# [GIVEN TEXT]
%%
On 26/03/2013 18:51, Holger Joukl wrote:

Hi,

I'm wrapping a C++ library that's actually just a thin wrapper around a C
lib.

Through a dispatch() method of a Dispatcher class there's an invocation of
callbacks which get implemented on the Python side, by subclassing callback
classes exposed through Boost.Python.

Now, for performing the actual dispatch the C++ library calls into the
underlying C library.

This hasn't been a problem so far as we've been targetting Solaris using
Sun/Oracle studio
compilers.

However, on Linux compiled with GCC, if an exception gets raised in the
Python callback the
program segfaults. Obviously the C part of the vendor library has not been
compiled with
(GCC-) exception support for Linux.

Unfortunately this isn't under my control and the library provider seems
not to be willing
to make the library robust against exceptions in user callback code.

So I need to keep the Boost C++ exception that "signals" the Python
exception from passing
through the C parts.
%%
# [SUPPLIED RECORDS]
%%
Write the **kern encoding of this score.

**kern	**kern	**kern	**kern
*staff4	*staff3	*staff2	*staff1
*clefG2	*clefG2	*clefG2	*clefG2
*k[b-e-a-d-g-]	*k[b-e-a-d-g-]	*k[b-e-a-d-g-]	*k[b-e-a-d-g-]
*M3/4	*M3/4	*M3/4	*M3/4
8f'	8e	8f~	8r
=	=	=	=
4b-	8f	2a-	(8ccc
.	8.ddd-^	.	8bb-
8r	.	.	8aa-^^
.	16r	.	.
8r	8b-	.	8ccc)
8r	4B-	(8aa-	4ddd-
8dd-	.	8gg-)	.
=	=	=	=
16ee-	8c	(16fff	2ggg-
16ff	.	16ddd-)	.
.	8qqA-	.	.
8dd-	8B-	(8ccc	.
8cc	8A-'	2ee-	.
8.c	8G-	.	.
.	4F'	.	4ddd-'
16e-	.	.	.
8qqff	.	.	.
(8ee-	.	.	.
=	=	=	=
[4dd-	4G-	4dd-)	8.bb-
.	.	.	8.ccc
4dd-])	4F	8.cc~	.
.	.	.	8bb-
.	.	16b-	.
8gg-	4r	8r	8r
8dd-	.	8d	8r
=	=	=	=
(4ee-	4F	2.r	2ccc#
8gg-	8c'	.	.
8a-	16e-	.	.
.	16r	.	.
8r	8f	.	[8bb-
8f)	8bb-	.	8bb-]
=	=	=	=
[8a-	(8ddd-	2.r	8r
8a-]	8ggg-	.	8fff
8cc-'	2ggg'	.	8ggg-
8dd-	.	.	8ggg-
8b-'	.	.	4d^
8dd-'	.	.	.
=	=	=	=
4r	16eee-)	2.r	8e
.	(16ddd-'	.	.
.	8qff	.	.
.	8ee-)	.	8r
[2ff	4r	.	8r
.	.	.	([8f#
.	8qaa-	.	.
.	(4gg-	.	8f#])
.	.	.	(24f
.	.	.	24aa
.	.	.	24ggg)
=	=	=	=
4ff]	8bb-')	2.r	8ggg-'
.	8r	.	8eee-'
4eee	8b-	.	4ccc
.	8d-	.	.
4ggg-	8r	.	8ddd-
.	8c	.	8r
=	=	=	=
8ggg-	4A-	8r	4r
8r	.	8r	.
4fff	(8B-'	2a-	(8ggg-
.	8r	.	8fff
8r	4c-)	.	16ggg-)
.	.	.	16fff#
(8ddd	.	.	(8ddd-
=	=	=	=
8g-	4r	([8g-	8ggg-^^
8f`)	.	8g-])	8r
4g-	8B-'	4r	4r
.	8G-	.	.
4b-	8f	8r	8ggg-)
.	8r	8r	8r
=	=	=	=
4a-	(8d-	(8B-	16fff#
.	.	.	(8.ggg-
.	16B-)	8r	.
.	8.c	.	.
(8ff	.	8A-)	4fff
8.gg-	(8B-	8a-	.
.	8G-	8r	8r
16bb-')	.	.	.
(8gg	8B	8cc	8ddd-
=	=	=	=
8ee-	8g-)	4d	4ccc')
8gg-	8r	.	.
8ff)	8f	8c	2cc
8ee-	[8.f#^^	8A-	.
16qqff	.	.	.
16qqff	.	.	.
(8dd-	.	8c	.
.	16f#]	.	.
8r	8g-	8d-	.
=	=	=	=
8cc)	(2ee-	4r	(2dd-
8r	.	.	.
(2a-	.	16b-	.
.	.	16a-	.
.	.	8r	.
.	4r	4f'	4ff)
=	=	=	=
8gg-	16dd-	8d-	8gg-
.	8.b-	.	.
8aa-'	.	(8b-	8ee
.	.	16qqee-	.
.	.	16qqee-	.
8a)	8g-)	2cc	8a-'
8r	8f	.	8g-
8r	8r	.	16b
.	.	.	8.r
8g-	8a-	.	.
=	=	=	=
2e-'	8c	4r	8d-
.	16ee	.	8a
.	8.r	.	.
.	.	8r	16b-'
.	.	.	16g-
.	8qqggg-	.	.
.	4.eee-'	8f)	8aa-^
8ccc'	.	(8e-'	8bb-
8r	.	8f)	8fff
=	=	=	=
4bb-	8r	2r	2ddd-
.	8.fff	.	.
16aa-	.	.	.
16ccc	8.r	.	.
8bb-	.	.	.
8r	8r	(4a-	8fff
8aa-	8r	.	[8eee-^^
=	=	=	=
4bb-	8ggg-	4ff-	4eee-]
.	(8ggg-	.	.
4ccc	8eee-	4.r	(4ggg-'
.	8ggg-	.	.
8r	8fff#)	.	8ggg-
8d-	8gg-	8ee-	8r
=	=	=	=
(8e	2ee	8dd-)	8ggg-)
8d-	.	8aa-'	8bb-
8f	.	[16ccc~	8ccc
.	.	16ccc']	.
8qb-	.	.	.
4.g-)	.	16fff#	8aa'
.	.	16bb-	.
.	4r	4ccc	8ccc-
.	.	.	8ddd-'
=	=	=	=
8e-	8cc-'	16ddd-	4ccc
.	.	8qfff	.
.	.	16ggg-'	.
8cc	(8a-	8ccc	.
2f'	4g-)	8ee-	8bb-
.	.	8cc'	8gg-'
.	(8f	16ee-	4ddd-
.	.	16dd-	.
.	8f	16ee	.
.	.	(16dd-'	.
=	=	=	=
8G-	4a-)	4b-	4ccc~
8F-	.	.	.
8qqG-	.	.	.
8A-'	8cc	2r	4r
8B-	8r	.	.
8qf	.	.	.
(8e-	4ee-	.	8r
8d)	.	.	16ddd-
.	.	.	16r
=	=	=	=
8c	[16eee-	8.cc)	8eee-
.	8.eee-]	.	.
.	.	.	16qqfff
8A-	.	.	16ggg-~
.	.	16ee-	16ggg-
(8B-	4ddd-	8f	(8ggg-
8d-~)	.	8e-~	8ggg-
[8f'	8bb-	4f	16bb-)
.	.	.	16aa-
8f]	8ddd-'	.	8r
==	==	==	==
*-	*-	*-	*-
%%
# [DIRECTION]
Decide whether each statement agrees with the message about wrapping a C++ library: (a) the segfault occurs on Solaris with Sun/Oracle studio compilers, (b) the callbacks are implemented on the Python side by subclassing callback classes, (c) the library provider has agreed to make the library robust against exceptions in user callback code. For each, answer yes or no and quote the deciding words from the message.

# [FINISHED EXERCISE]
(a) No: "This hasn't been a problem so far as we've been targetting Solaris"
(b) Yes: "which get implemented on the Python side, by subclassing callback classes"
(c) No: "the library provider seems not to be willing"